:: EXCERPTED RECORDS ::
□ □ □ □ □ □ □

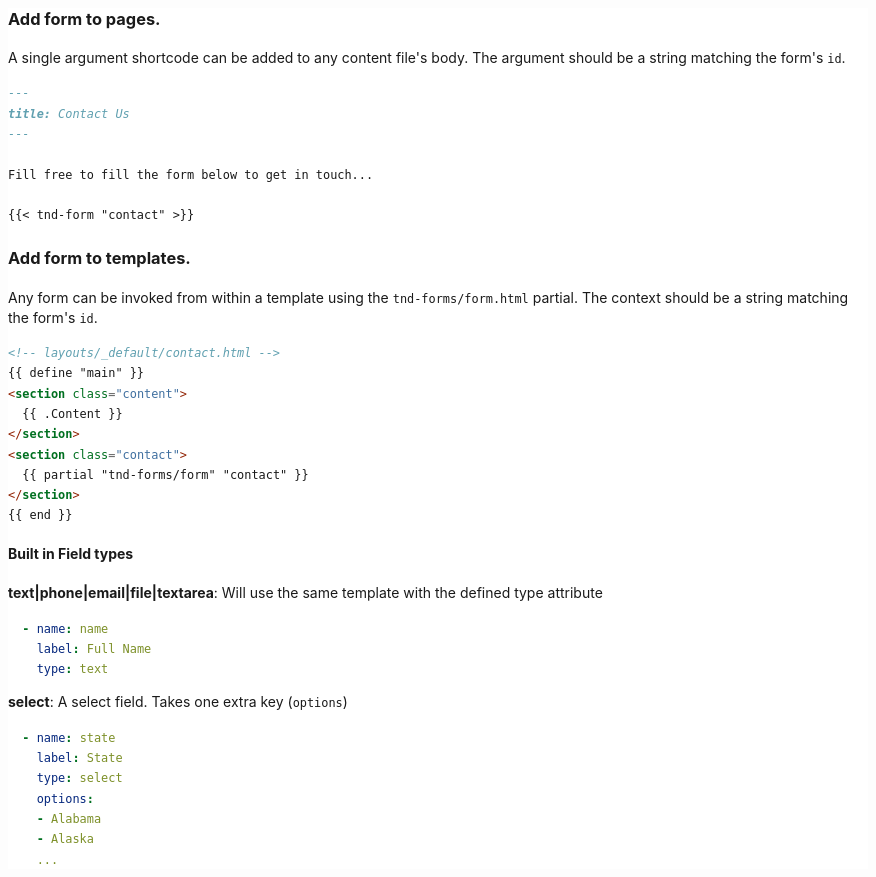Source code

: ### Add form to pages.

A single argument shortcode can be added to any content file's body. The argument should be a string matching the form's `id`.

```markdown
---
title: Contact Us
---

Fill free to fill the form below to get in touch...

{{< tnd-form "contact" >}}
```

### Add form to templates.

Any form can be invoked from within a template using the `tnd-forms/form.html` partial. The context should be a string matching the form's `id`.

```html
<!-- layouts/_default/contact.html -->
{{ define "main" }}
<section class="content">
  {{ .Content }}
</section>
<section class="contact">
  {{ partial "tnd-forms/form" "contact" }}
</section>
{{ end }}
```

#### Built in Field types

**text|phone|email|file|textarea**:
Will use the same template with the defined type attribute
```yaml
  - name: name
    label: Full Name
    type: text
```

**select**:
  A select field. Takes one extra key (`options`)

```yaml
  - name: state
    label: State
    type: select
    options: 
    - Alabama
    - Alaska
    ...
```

□ □ □ □ □ □ □

:: TASK DESCRIPTION ::
What you output should match the records line for line, minus the pictures.

:: RESPONSE TO THE EXERCISE ::
Source code

: ### Add form to pages.

A single argument shortcode can be added to any content file's body. The argument should be a string matching the form's `id`.

```markdown
---
title: Contact Us
---

Fill free to fill the form below to get in touch...

{{< tnd-form "contact" >}}
```

### Add form to templates.

Any form can be invoked from within a template using the `tnd-forms/form.html` partial. The context should be a string matching the form's `id`.

```html
<!-- layouts/_default/contact.html -->
{{ define "main" }}
<section class="content">
  {{ .Content }}
</section>
<section class="contact">
  {{ partial "tnd-forms/form" "contact" }}
</section>
{{ end }}
```

#### Built in Field types

**text|phone|email|file|textarea**:
Will use the same template with the defined type attribute
```yaml
  - name: name
    label: Full Name
    type: text
```

**select**:
  A select field. Takes one extra key (`options`)

```yaml
  - name: state
    label: State
    type: select
    options: 
    - Alabama
    - Alaska
    ...
```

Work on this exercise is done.